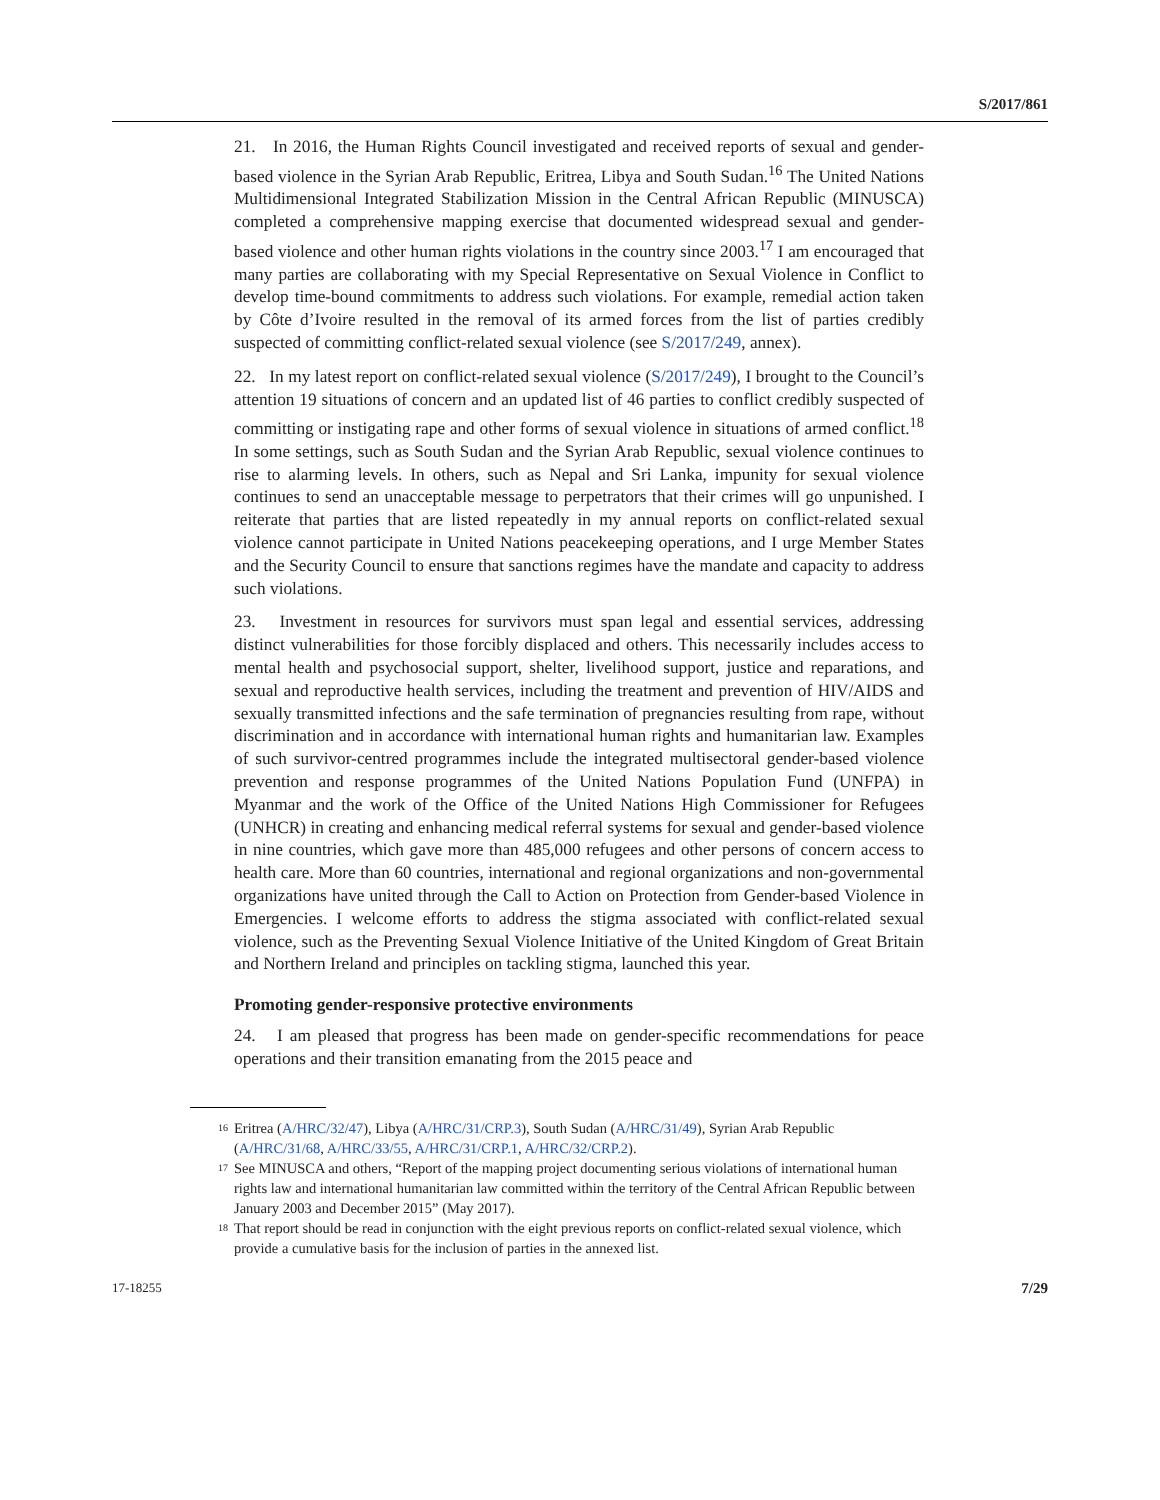S/2017/861
21. In 2016, the Human Rights Council investigated and received reports of sexual and gender-based violence in the Syrian Arab Republic, Eritrea, Libya and South Sudan.<sup>16</sup> The United Nations Multidimensional Integrated Stabilization Mission in the Central African Republic (MINUSCA) completed a comprehensive mapping exercise that documented widespread sexual and gender-based violence and other human rights violations in the country since 2003.<sup>17</sup> I am encouraged that many parties are collaborating with my Special Representative on Sexual Violence in Conflict to develop time-bound commitments to address such violations. For example, remedial action taken by Côte d’Ivoire resulted in the removal of its armed forces from the list of parties credibly suspected of committing conflict-related sexual violence (see S/2017/249, annex).
22. In my latest report on conflict-related sexual violence (S/2017/249), I brought to the Council’s attention 19 situations of concern and an updated list of 46 parties to conflict credibly suspected of committing or instigating rape and other forms of sexual violence in situations of armed conflict.<sup>18</sup> In some settings, such as South Sudan and the Syrian Arab Republic, sexual violence continues to rise to alarming levels. In others, such as Nepal and Sri Lanka, impunity for sexual violence continues to send an unacceptable message to perpetrators that their crimes will go unpunished. I reiterate that parties that are listed repeatedly in my annual reports on conflict-related sexual violence cannot participate in United Nations peacekeeping operations, and I urge Member States and the Security Council to ensure that sanctions regimes have the mandate and capacity to address such violations.
23. Investment in resources for survivors must span legal and essential services, addressing distinct vulnerabilities for those forcibly displaced and others. This necessarily includes access to mental health and psychosocial support, shelter, livelihood support, justice and reparations, and sexual and reproductive health services, including the treatment and prevention of HIV/AIDS and sexually transmitted infections and the safe termination of pregnancies resulting from rape, without discrimination and in accordance with international human rights and humanitarian law. Examples of such survivor-centred programmes include the integrated multisectoral gender-based violence prevention and response programmes of the United Nations Population Fund (UNFPA) in Myanmar and the work of the Office of the United Nations High Commissioner for Refugees (UNHCR) in creating and enhancing medical referral systems for sexual and gender-based violence in nine countries, which gave more than 485,000 refugees and other persons of concern access to health care. More than 60 countries, international and regional organizations and non-governmental organizations have united through the Call to Action on Protection from Gender-based Violence in Emergencies. I welcome efforts to address the stigma associated with conflict-related sexual violence, such as the Preventing Sexual Violence Initiative of the United Kingdom of Great Britain and Northern Ireland and principles on tackling stigma, launched this year.
Promoting gender-responsive protective environments
24. I am pleased that progress has been made on gender-specific recommendations for peace operations and their transition emanating from the 2015 peace and
<sup>16</sup> Eritrea (A/HRC/32/47), Libya (A/HRC/31/CRP.3), South Sudan (A/HRC/31/49), Syrian Arab Republic (A/HRC/31/68, A/HRC/33/55, A/HRC/31/CRP.1, A/HRC/32/CRP.2).
<sup>17</sup> See MINUSCA and others, “Report of the mapping project documenting serious violations of international human rights law and international humanitarian law committed within the territory of the Central African Republic between January 2003 and December 2015” (May 2017).
<sup>18</sup> That report should be read in conjunction with the eight previous reports on conflict-related sexual violence, which provide a cumulative basis for the inclusion of parties in the annexed list.
17-18255 7/29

Work instructions>
Copy the full listing above exactly, apart from the pictures.

Answer to the exercise>
S/2017/861
21. In 2016, the Human Rights Council investigated and received reports of sexual and gender-based violence in the Syrian Arab Republic, Eritrea, Libya and South Sudan.<sup>16</sup> The United Nations Multidimensional Integrated Stabilization Mission in the Central African Republic (MINUSCA) completed a comprehensive mapping exercise that documented widespread sexual and gender-based violence and other human rights violations in the country since 2003.<sup>17</sup> I am encouraged that many parties are collaborating with my Special Representative on Sexual Violence in Conflict to develop time-bound commitments to address such violations. For example, remedial action taken by Côte d’Ivoire resulted in the removal of its armed forces from the list of parties credibly suspected of committing conflict-related sexual violence (see S/2017/249, annex).
22. In my latest report on conflict-related sexual violence (S/2017/249), I brought to the Council’s attention 19 situations of concern and an updated list of 46 parties to conflict credibly suspected of committing or instigating rape and other forms of sexual violence in situations of armed conflict.<sup>18</sup> In some settings, such as South Sudan and the Syrian Arab Republic, sexual violence continues to rise to alarming levels. In others, such as Nepal and Sri Lanka, impunity for sexual violence continues to send an unacceptable message to perpetrators that their crimes will go unpunished. I reiterate that parties that are listed repeatedly in my annual reports on conflict-related sexual violence cannot participate in United Nations peacekeeping operations, and I urge Member States and the Security Council to ensure that sanctions regimes have the mandate and capacity to address such violations.
23. Investment in resources for survivors must span legal and essential services, addressing distinct vulnerabilities for those forcibly displaced and others. This necessarily includes access to mental health and psychosocial support, shelter, livelihood support, justice and reparations, and sexual and reproductive health services, including the treatment and prevention of HIV/AIDS and sexually transmitted infections and the safe termination of pregnancies resulting from rape, without discrimination and in accordance with international human rights and humanitarian law. Examples of such survivor-centred programmes include the integrated multisectoral gender-based violence prevention and response programmes of the United Nations Population Fund (UNFPA) in Myanmar and the work of the Office of the United Nations High Commissioner for Refugees (UNHCR) in creating and enhancing medical referral systems for sexual and gender-based violence in nine countries, which gave more than 485,000 refugees and other persons of concern access to health care. More than 60 countries, international and regional organizations and non-governmental organizations have united through the Call to Action on Protection from Gender-based Violence in Emergencies. I welcome efforts to address the stigma associated with conflict-related sexual violence, such as the Preventing Sexual Violence Initiative of the United Kingdom of Great Britain and Northern Ireland and principles on tackling stigma, launched this year.
Promoting gender-responsive protective environments
24. I am pleased that progress has been made on gender-specific recommendations for peace operations and their transition emanating from the 2015 peace and
<sup>16</sup> Eritrea (A/HRC/32/47), Libya (A/HRC/31/CRP.3), South Sudan (A/HRC/31/49), Syrian Arab Republic (A/HRC/31/68, A/HRC/33/55, A/HRC/31/CRP.1, A/HRC/32/CRP.2).
<sup>17</sup> See MINUSCA and others, “Report of the mapping project documenting serious violations of international human rights law and international humanitarian law committed within the territory of the Central African Republic between January 2003 and December 2015” (May 2017).
<sup>18</sup> That report should be read in conjunction with the eight previous reports on conflict-related sexual violence, which provide a cumulative basis for the inclusion of parties in the annexed list.
17-18255 7/29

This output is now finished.